All plant cells have walls made up of long fibres called cellulose. The wall forms a skin that surrounds the entire cell and together with the cell membrane, keeps the contents of the cell in while letting certain substances pass in and out.




Inside the cell wall and membrane is cytoplasm. Cytoplasm is made of 90% water and 10% minute granules of food and tiny structures called organelles. They are involved in chemical reactions, such as releasing energy and making food.




The vacuole is a large, fluid filled space containing sap. As a syrupy solution, sap carries sugars made in the plant's leave and dissolves its minerals to every part of the plant. It also keeps the cytoplasm firm by pushing against it.

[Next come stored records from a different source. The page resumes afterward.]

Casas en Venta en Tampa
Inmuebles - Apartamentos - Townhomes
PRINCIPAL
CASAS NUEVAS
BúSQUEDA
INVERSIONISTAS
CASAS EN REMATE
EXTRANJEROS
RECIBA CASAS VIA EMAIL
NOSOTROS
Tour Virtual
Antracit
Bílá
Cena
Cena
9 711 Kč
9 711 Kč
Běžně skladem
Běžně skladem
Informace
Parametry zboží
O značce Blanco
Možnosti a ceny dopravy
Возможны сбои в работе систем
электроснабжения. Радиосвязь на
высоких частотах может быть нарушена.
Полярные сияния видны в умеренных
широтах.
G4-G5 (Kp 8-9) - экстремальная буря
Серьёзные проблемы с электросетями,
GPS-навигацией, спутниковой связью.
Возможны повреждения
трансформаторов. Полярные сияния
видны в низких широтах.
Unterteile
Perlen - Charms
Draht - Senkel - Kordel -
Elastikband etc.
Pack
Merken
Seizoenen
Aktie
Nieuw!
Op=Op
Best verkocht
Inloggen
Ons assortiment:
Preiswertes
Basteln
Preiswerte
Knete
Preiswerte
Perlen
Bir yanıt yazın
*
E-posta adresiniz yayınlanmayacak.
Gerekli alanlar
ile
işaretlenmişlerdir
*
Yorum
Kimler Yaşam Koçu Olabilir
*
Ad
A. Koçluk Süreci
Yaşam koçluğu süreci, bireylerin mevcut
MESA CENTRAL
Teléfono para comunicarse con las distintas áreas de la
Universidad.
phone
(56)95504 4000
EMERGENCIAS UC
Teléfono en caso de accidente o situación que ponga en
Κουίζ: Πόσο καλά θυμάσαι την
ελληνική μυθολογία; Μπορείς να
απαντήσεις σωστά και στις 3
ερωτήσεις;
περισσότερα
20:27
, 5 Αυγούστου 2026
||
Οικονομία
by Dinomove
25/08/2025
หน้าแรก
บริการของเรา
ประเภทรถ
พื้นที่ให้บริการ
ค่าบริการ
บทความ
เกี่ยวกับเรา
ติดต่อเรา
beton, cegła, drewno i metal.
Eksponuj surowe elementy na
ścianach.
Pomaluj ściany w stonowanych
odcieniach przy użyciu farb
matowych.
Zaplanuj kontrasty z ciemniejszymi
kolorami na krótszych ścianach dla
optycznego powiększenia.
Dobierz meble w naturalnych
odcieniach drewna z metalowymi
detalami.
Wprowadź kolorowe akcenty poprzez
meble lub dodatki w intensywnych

The cells 'brain' is the nucleus which controls the cell functions and division. Containing the thread-like chromosomes, which carries the cell's genetic material that determines what the cell is like and how it works.




Note: The living matter in the cell- nucleus, cytoplasm, and the membrane- is known as the protoplasm.








Cells may be specialized to carry out different jobs. Such as the phloem cells which carry food through the plant, guard cells curve around a stomata (pore), and palisade cells are column-shaped and are in the leaves of the plant.








AAA Plastids and chloroplasts which contain the green pigment chlorophyll (for making foo by photosynthesis) are a few organelles found in the cytoplasm.




Plant cells are joined together along their cell walls Fluids can pass through the cell walls from cell to cell.